## YOUR INSTRUCTIONS
Write out, exactly and in full, the records given below, but not their pictures.

## Dataset entries
=======

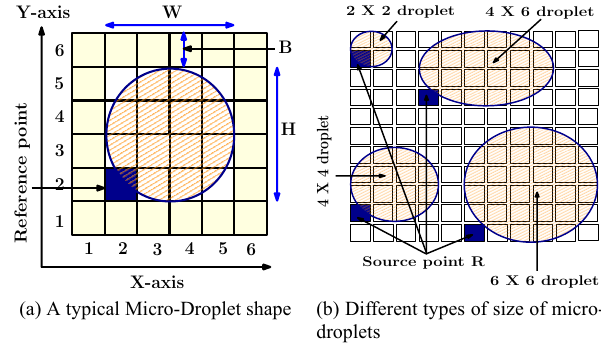
Fig. 4 Different types of shape and size of a droplet present on MEDA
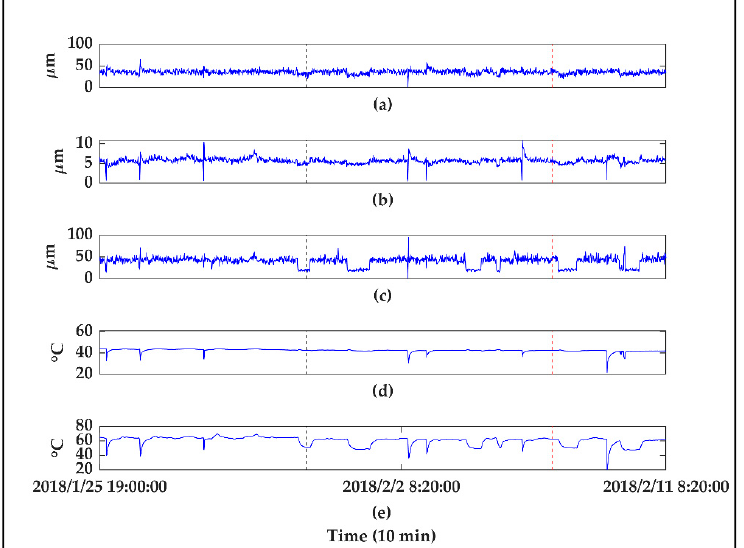
Figure 10. The changing curve of correlation monitoring parameters of hydropower units in case 2: ( a ) vibration of oil receiver in the Y direction, ( b ) vibration of combined bearing in the Y direction, ( c ) vibration of water guide bearing in the Y direction, ( d ) temperature of forwarding thrust bearing bush, ( e ) temperature of the stator core.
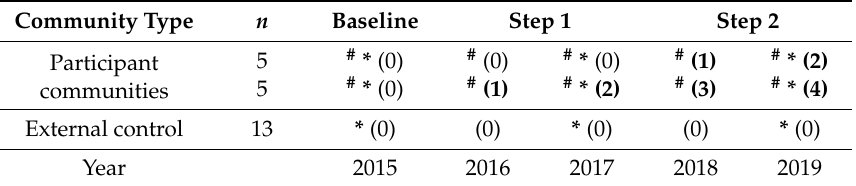
Table 1. Study design for the WHO STOPS cluster randomized controlled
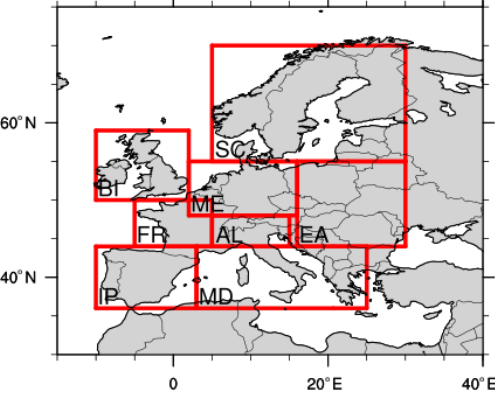
Figure 1. The regions for which precipitation data are anal- ysed: Scandinavia (SC), British Isles (BI), mid-Europe (ME), France (FR), the Alps (AL), eastern Europe (EA), Iberian Penin- sula (IP), and the Mediterranean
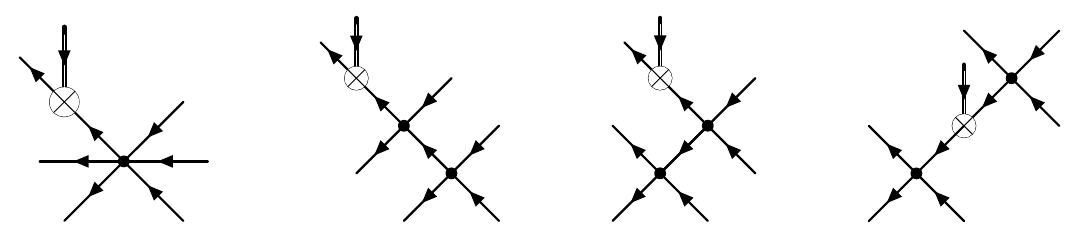
Figure 6 . Diagrams for three-particle, length-one form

=======

## SOLUTION TO THE PROBLEM
Fig. 4 Different types of shape and size of a droplet present on MEDA
Figure 10. The changing curve of correlation monitoring parameters of hydropower units in case 2: ( a ) vibration of oil receiver in the Y direction, ( b ) vibration of combined bearing in the Y direction, ( c ) vibration of water guide bearing in the Y direction, ( d ) temperature of forwarding thrust bearing bush, ( e ) temperature of the stator core.
Table 1. Study design for the WHO STOPS cluster randomized controlled
Figure 1. The regions for which precipitation data are anal- ysed: Scandinavia (SC), British Isles (BI), mid-Europe (ME), France (FR), the Alps (AL), eastern Europe (EA), Iberian Penin- sula (IP), and the Mediterranean
Figure 6 . Diagrams for three-particle, length-one form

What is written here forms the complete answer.